Pasal 1 angka 15 UU Ketenagakerjaan mengatur “hubungan kerja adalah hubungan antara pengusaha dengan pekerja/buruh berdasarkan perjanjian kerja, yang mempunyai unsur pekerjaan, upah, dan perintah”. Seorang agen asuransi tidak memenuhi unsur tentang hubungan kerja tersebut, sehingga agen asuransi secara jelas tidaklah termasuk kedalam lingkup hubungan industrial.

Surat Edaran Mahkamah Agung No. 7 Tahun 2012 tentang Rumusan Hasil Rapat Pleno Kamar Mahkamah Agung Sebagai Pedoman Pelaksanaan Tugas Bagi Pengadilan (“SEMA 7/2012”) juga mengatur: “Agen bukan merupakan pekerja sebagaimana diatur dalam UU No. 2 Tahun 2004 karena tidak menerima upah.”

Pialang asuransi adalah “orang yang bekerja pada perusahaan pialang asuransi dan memenuhi persyaratan untuk memberi rekomendasi atau mewakili Pemegang Polis, Tertanggung, atau Peserta dalam melakukan penutupan asuransi atau asuransi syariah dan/atau penyelesaian klaim.” Sementara perusahaan pialang asuransi adalah “perusahaan jasa konsultasi dan/atau keperantaraan dalam penutupan asuransi atau asuransi syariah serta penanganan penyelesaian klaimnya dengan bertindak untuk dan atas nama pemegang polis, tertanggung, atau peserta.” Berdasarkan pasal 27 UU Perasuransian, pialang asuransi juga wajib terdaftar di OJK.
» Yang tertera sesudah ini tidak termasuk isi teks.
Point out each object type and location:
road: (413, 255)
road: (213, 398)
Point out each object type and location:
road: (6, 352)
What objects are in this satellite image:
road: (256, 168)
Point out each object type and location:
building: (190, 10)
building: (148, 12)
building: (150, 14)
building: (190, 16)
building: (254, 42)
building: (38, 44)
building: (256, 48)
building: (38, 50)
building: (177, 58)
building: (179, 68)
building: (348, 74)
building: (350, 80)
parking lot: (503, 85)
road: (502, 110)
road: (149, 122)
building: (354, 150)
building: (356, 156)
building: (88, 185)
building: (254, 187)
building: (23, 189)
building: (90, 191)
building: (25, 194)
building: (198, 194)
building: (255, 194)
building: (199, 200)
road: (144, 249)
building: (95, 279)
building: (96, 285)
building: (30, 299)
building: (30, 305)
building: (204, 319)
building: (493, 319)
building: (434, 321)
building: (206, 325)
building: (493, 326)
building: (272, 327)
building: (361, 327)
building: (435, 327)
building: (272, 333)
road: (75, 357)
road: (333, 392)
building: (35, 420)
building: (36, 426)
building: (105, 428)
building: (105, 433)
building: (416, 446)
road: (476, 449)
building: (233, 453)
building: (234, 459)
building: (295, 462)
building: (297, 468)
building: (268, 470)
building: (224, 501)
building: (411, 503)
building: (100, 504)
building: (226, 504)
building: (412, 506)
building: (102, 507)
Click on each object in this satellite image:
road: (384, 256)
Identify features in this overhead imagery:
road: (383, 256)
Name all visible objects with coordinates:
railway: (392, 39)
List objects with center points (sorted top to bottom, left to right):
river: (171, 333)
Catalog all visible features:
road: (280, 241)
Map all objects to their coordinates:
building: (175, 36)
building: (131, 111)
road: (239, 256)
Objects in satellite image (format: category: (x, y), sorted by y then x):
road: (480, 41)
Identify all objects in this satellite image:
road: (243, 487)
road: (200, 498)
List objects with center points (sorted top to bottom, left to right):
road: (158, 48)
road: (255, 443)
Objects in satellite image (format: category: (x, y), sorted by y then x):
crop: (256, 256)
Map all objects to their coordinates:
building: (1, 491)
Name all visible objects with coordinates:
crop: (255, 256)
Demikian pialang asuransi adalah profesional jasa konsultasi asuransi yang telah memperoleh izin dari OJK dan bekerja pada perusahaan pialang asuransi. Pialang Asuransi adalah badan yang menjadi perantara seseorang untuk memilih perusahaan asuransi, penutupan asuransi, hingga saat penyelesaian klaim asuransi. Pialang Asuransi tidak terikat atau tidak berada dibawah kendali suatu perusahaan asuransi. Tetapi meski demikian, perusahaan pialang asuransi tetap bertanggungjawab atas tindakan pialangnya.